> **Brief**: Find each line of the entries with the string "Libraries", please, and copy it.

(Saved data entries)
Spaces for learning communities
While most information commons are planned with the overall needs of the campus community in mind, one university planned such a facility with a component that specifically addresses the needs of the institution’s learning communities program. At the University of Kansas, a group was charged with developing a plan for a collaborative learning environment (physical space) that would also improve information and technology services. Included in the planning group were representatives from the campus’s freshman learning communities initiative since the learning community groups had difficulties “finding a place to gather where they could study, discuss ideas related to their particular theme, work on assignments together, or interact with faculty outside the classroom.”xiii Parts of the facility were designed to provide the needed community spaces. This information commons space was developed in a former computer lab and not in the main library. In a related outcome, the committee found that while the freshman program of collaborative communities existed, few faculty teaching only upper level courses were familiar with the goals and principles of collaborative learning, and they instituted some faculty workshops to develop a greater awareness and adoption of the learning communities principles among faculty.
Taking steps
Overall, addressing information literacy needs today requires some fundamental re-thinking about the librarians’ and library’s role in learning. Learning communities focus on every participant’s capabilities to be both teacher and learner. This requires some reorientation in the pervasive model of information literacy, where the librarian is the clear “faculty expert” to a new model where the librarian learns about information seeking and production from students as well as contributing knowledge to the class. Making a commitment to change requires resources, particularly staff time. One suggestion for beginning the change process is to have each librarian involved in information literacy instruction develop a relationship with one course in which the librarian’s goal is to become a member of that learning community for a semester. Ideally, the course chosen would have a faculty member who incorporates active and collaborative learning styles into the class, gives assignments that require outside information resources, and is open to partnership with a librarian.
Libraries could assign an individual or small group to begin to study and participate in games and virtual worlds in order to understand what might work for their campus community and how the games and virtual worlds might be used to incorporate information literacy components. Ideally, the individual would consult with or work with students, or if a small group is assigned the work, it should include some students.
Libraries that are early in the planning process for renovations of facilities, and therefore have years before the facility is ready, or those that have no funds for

> **Output of the task**:
Libraries could assign an individual or small group to begin to study and participate in games and virtual worlds in order to understand what might work for their campus community and how the games and virtual worlds might be used to incorporate information literacy components. Ideally, the individual would consult with or work with students, or if a small group is assigned the work, it should include some students.
Libraries that are early in the planning process for renovations of facilities, and therefore have years before the facility is ready, or those that have no funds for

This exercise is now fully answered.